United States said on Monday it had stopped funding UNESCO, the U.N. cultural agency, following its vote to grant the Palestinians full membership.
State Department spokeswoman Victoria Nuland told reporters the United States had no choice but to halt funding because of US laws passed in the 1990s, saying Washington would not make a planned 60 million dollars transfer that was due in November.
The United States ... remains strongly committed to robust, multilateral engagement across the UN system.
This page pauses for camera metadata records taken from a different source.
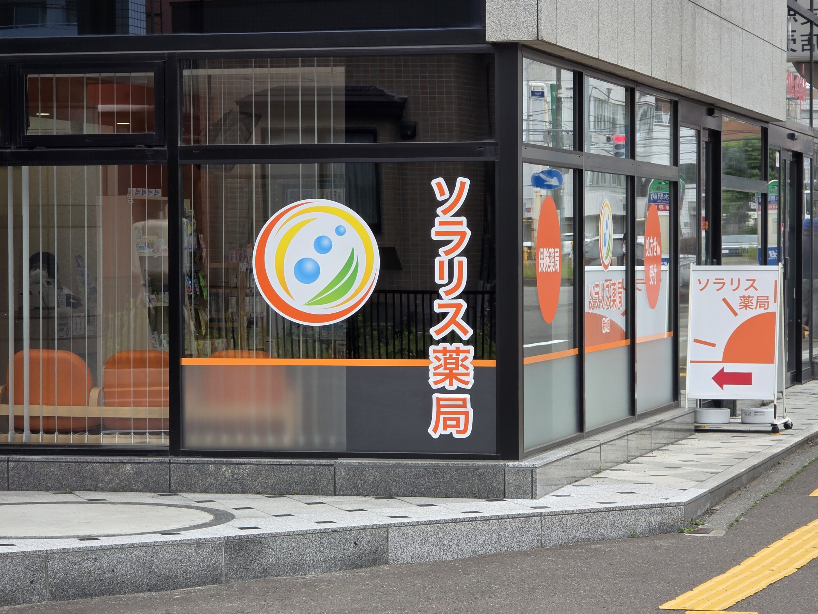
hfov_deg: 16.0
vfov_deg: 12.0
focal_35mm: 123
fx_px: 2907
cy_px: 296
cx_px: 401
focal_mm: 18.6
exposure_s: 1/246
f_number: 3.4
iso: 64
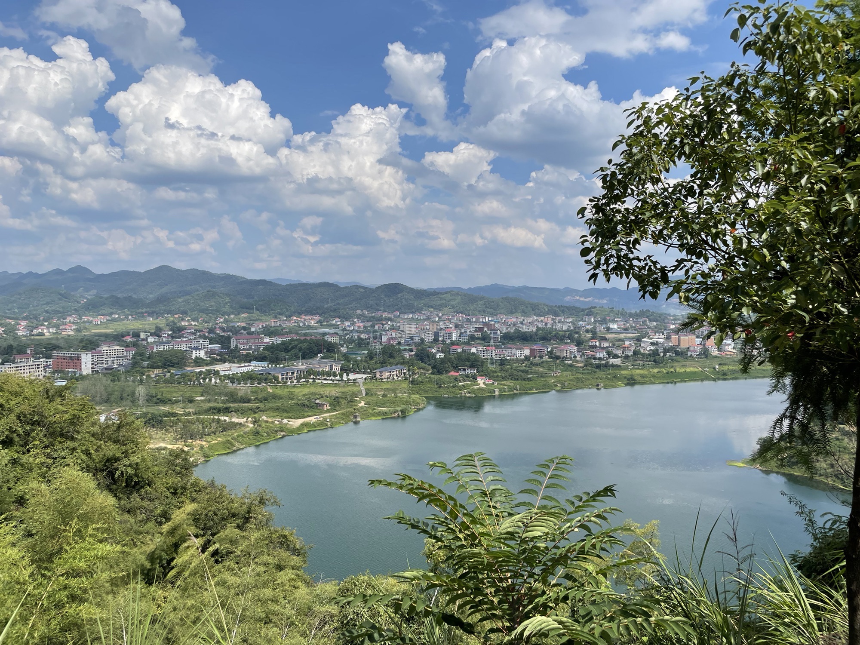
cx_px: 430
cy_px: 322
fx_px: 646
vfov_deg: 53.1
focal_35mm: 26
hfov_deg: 67.3
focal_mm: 4.2
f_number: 1.6
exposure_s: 1/5291
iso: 32
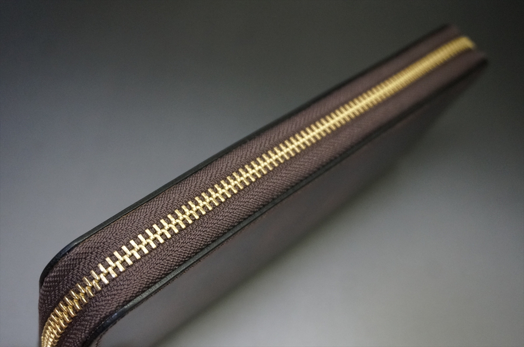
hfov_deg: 48.0
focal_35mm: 40
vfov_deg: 32.9
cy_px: 174
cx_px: 262
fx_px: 589
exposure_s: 1/160
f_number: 4.5
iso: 2000
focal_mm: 27
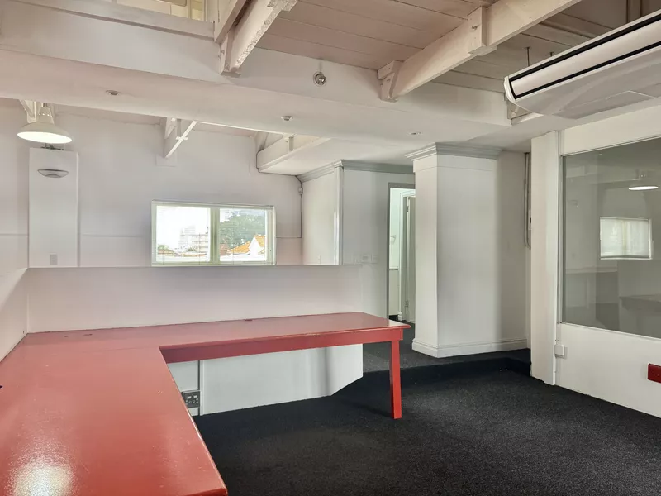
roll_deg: +0.1
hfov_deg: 71.6
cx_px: 330
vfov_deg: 56.8
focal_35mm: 24
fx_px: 458
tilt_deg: +0.2
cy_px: 248
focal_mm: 6.76
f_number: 1.78
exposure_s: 1/50
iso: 160
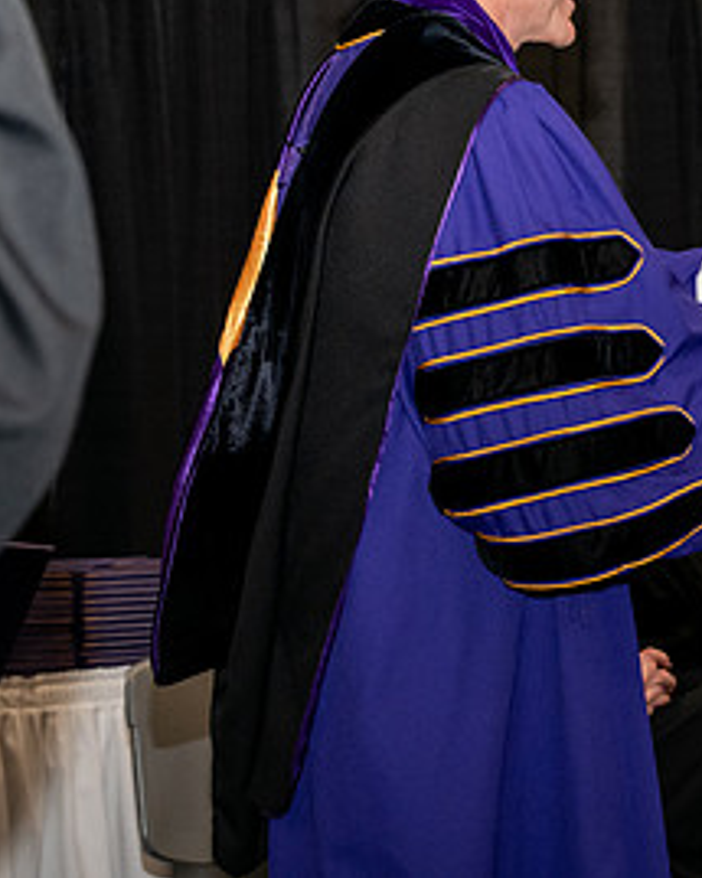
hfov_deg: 8.8
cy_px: 250
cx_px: 911
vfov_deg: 11.2
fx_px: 4469
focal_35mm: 172
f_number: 5.6
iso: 1600
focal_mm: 85
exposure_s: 1/200
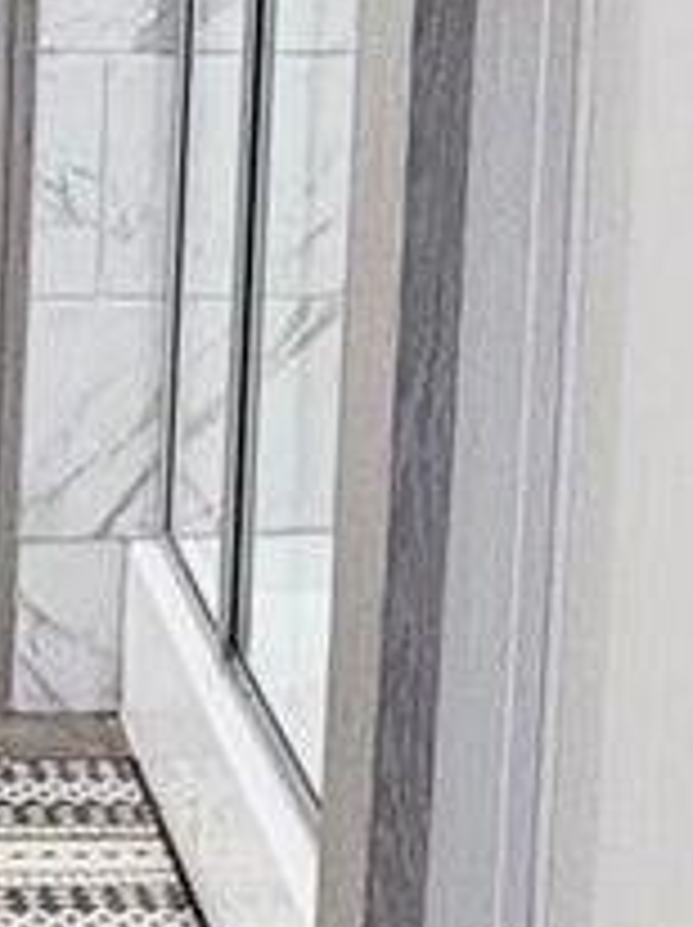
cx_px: 22
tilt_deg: -6.3
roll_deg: -2.4
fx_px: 2916
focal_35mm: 109
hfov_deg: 13.4
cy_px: -230
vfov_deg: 17.1
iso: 160
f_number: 2.2
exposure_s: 1/60
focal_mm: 2.22
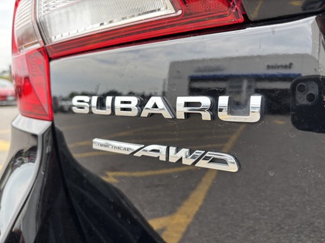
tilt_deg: -8.9
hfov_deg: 67.3
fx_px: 244
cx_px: 162
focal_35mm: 26
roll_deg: +1.3
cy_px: 122
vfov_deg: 53.1
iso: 50
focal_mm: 5.96
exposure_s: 1/626
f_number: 1.6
However, Palestinian membership as a state in UNESCO triggers long-standing legislative restrictions which will compel the United States to refrain from making contributions to UNESCO Nuland said.
Nuland also said the vote Monday by the member states of UNESCO to admit Palestine as a member was regrettable, premature and undermines our shared goal of a comprehensive, just and lasting peace in the Middle East.
The United States provides 22% of the funding of the United Nations Economic, Scientific and Cultural Organization.
That agency decided on Monday to give the Palestinians full membership, a vote that will boost their bid at the United Nations for recognition as a state.
UNESCO is the first UN agency the Palestinians have joined as a full member since President Mahmoud Abbas applied for full membership of the United Nations on September 23.
The US and its ally Israel oppose the Palestinian diplomatic foray in the U.N. system, describing it as an attempt to bypass the two-decade old peace process. Washington says only a resumption of peace talks ending in a treaty with Israel can bring about the Palestinian goal of statehood.
Susan Rice, the US ambassador to the U.N., said the UNESCO move was no substitute for negotiations, but it is deeply damaging to UNESCO.
The laws passed in the 1990s prohibit US funding to any U.N. organization that grants full membership to any group that does not have the internationally recognized attributes of statehood.
The language was intended to pre-emotively block normalization of Palestinian relations and activities in the international community, said Lara Friedman, policy director at Americans for Peace Now, an American Jewish group.